On embedding Lambek calculus into commutative categorial grammars
- URL: http://arxiv.org/abs/2005.10058v4
- Date: Fri, 19 Nov 2021 12:04:31 GMT
- Title: On embedding Lambek calculus into commutative categorial grammars
- Authors: Sergey Slavnov
- Abstract summary: We consider tensor grammars, which are an example of commutative" grammars, based on the classical (rather than intuitionistic) linear logic.

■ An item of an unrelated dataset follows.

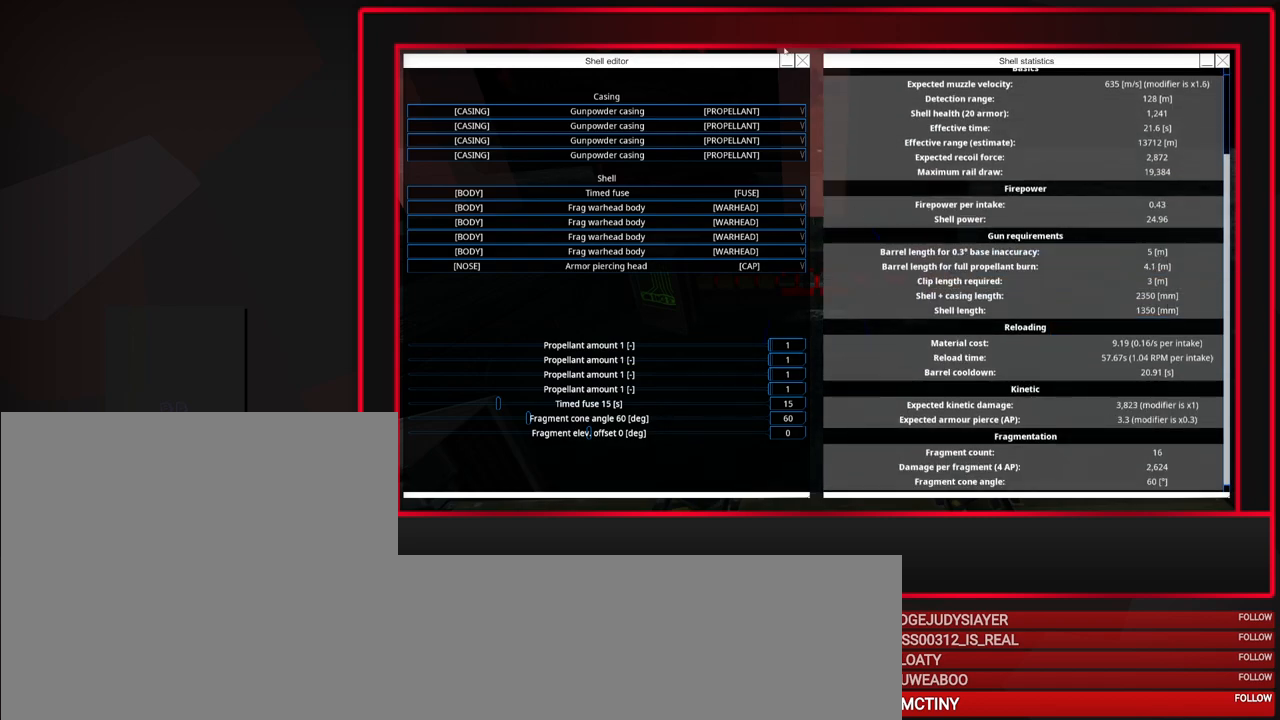
{"keys": [], "mouse": [], "events": [[300, "mouse_left", "down"], [400, "mouse_left", "up"]]}
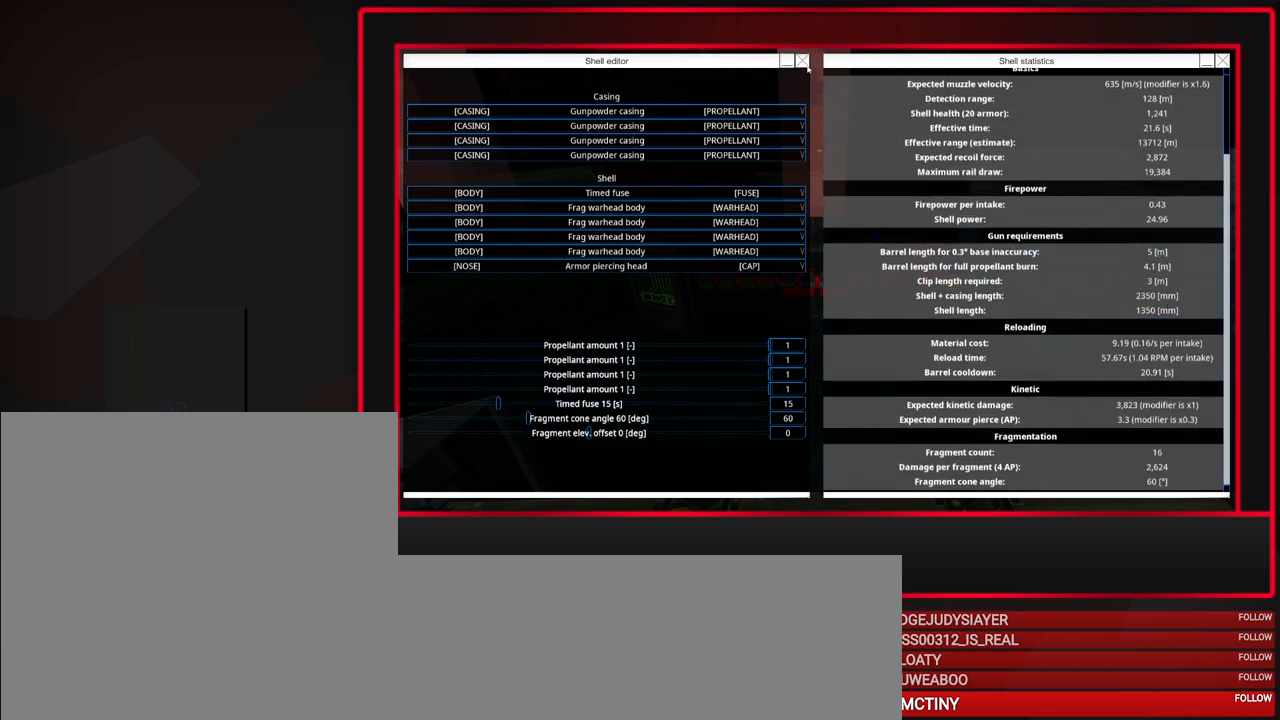
{"keys": [], "mouse": [], "events": []}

The basic ingredient are tensor terms, which can be seen as encoding and generalizing proof-nets.
- Score: 0.0
- License: http://creativecommons.org/licenses/by/4.0/
- Abstract: We consider tensor grammars, which are an example of \commutative" grammars,
based on the classical (rather than intuitionistic) linear logic. They can be
seen as a surface representation of abstract categorial grammars ACG in the
sense that derivations of ACG translate to derivations of tensor grammars and
this translation is isomorphic on the level of string languages. The basic
ingredient are tensor terms, which can be seen as encoding and generalizing
proof-nets. Using tensor terms makes the syntax extremely simple and a direct
geometric meaning becomes transparent. Then we address the problem of encoding
noncommutative operations in our setting. This turns out possible after
enriching the system with new unary operators. The resulting system allows
representing both ACG and Lambek grammars as conservative fragments, while the
formalism remains, as it seems to us, rather simple and intuitive.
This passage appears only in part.